TEXT:
□ □ □ □ □ □ □

Posted on Aug 12, 2018 By copyninja under development

In my previous post I talked about elliptic curve basics and how the operations are done on elliptic curves, including the algebraic representation which is needed for computers. For usage in cryptography we need a elliptic curve group with some specified number of elements, that is what we called Finite Fields. We limit Elliptic Curve groups with some big prime number p. In this post I will try to briefly explain finite fields over elliptic curve.

Finite Fields

Finite field or also called Galois Field is a set with finite number of elements. An example we can give is integer modulo `p` where p is prime. Finite fields can be denoted as \(\mathbb Z/p, GF(p)\) or \(\mathbb F_p\).

Finite fields will have 2 operations addition and multiplications. These operations are closed, associative and commutative. There exists a unique identity element and inverse element for every element in the set.

Division operation in finite fields is defined as \(x / y = x \cdot y^{-1}\), that is x multiplied by inverse of y. and substraction \(x - y\) is defined in terms of addition as \(x + (-y)\) which is x added by negation of y. Multiplicative inverse can be easily calculated using extended Euclidean algorithm which I've not understood yet myself as there were readily available library functions which does this for us. But I hear from Ramakrishnan that its very easy one.

Elliptic Curve in \(\mathbb F_p\)

Now we understood what is finite fields we now need to restrict our elliptic curves to the finite field. So our original definition of elliptic curve becomes slightly different, that is we will have modulo p to restrict the elements.

\begin{equation*} \begin{array}{rcl} \left\{(x, y) \in (\mathbb{F}_p)^2 \right. & \left. | \right. & \left. y^2 \equiv x^3 + ax + b \pmod{p}, \right. \\ & & \left. 4a^3 + 27b^2 \not\equiv 0 \pmod{p}\right\}\ \cup\ \left\{0\right\} \end{array} \end{equation*}

All our previous operations can now be written as follows

\begin{equation*} \begin{array}{rcl} x_R & = & (m^2 - x_P - x_Q) \bmod{p} \\ y_R & = & [y_P + m(x_R - x_P)] \bmod{p} \\ & = & [y_Q + m(x_R - x_Q)] \bmod{p} \end{array} \end{equation*}

Where slope, when \(P \neq Q\)

\begin{equation*} m = (y_P - y_Q)(x_P - x_Q)^{-1} \bmod{p} \end{equation*}

and when \(P = Q\)

\begin{equation*} m = (3 x_P^2 + a)(2 y_P)^{-1} \bmod{p} \end{equation*}

So now we need to know order of this finite field. Order of elliptic curve finite field can be defined as number of points in the finite field. Unlike integer modulo p where number of elements are 0 to p-1, in case of elliptic curve you need to count points from x to p-1. This counting will be \(O(p)\). Given large p this will be hard problem. But there are faster algorithm to count order of group, which even I don't know much in detail :). But from my reference its called Schoof's algorithm.

□ □ □ □ □ □ □

WORK TO BE COMPLETED: In the post on elliptic curves over finite fields, write out the passage again starting at "So now we need" and ending after "called Schoof's algorithm.", substituting "difficult problem" for "hard problem". The items after this have no part in the work.

□ □ □ □ □ □ □

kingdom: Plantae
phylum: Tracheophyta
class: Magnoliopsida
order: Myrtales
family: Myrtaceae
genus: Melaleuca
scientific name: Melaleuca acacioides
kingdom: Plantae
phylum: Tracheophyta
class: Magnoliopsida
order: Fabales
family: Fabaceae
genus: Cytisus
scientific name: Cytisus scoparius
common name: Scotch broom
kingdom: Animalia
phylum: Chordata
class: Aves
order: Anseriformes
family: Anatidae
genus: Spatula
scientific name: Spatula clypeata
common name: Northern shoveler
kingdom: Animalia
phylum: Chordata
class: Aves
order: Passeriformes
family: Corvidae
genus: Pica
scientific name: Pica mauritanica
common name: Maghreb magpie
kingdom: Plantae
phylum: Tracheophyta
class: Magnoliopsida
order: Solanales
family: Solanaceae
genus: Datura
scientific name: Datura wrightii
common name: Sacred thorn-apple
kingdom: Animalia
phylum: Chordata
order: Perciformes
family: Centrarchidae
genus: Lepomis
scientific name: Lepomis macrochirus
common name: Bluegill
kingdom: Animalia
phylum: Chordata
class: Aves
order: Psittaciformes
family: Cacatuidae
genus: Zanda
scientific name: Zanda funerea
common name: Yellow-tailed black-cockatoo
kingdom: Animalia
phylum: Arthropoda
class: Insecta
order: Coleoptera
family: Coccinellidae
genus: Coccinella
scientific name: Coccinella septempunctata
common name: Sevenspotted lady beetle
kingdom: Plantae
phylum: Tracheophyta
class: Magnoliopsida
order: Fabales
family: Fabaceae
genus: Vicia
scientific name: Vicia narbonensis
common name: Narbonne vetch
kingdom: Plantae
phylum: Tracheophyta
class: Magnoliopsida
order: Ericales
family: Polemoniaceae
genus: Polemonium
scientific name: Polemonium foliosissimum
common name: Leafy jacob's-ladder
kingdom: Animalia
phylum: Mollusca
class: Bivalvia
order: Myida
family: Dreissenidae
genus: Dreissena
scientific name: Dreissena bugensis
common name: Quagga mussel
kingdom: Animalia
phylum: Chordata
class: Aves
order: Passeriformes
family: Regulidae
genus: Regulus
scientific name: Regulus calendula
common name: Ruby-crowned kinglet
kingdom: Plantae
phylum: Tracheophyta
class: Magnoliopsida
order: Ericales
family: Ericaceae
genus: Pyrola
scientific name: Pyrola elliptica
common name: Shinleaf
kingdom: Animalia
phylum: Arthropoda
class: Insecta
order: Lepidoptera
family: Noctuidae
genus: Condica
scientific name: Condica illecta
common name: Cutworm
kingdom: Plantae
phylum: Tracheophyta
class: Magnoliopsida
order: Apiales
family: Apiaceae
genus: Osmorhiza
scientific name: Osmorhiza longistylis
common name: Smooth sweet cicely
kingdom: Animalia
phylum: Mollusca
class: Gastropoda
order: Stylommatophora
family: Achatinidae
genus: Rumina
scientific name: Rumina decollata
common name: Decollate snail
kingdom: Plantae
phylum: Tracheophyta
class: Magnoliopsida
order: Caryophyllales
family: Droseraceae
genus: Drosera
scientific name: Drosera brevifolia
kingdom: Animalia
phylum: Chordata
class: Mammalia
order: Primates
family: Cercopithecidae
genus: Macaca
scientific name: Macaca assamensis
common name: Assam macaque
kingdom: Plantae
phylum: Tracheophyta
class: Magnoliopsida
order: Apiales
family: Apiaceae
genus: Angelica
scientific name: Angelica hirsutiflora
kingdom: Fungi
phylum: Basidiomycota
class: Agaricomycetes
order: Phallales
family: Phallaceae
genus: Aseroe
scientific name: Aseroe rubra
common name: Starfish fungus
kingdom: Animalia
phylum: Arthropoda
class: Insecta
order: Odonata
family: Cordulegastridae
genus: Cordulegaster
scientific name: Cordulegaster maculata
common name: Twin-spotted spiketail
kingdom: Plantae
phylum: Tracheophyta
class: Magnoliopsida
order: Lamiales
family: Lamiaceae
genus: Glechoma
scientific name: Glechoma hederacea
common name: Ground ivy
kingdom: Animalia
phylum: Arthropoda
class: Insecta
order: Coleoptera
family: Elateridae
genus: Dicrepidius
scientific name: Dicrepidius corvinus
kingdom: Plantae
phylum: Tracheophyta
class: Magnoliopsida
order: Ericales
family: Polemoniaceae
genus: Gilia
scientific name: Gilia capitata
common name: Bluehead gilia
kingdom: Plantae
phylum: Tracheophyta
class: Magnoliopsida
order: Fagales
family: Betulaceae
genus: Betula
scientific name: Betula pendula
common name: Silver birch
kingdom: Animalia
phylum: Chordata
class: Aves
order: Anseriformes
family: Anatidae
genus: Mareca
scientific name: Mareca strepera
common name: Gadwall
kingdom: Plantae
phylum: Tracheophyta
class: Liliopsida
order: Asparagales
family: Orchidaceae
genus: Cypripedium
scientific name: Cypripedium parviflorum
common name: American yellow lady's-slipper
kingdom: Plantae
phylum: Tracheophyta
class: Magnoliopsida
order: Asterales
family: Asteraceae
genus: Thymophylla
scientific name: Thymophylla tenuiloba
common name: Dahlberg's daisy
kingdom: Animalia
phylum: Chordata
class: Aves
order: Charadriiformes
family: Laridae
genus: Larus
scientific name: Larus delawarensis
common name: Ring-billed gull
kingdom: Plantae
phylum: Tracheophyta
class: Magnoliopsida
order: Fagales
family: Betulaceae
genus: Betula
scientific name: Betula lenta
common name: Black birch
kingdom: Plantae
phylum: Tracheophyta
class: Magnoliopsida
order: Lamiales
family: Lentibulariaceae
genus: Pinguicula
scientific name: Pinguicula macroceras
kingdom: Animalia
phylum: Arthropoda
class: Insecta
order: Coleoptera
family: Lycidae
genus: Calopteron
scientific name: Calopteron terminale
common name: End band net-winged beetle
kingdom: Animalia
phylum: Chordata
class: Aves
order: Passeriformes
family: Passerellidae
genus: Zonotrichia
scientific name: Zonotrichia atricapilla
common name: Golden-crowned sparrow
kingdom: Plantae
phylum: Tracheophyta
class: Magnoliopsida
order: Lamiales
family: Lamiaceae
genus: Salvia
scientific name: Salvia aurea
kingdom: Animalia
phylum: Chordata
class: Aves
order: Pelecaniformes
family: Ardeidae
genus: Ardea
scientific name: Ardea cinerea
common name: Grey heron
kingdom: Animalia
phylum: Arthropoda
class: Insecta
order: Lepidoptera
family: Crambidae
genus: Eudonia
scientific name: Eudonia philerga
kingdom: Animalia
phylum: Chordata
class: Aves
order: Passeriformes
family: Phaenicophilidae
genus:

□ □ □ □ □ □ □

RESULT:
So now we need to know order of this finite field. Order of elliptic curve finite field can be defined as number of points in the finite field. Unlike integer modulo p where number of elements are 0 to p-1, in case of elliptic curve you need to count points from x to p-1. This counting will be \(O(p)\). Given large p this will be difficult problem. But there are faster algorithm to count order of group, which even I don't know much in detail :). But from my reference its called Schoof's algorithm.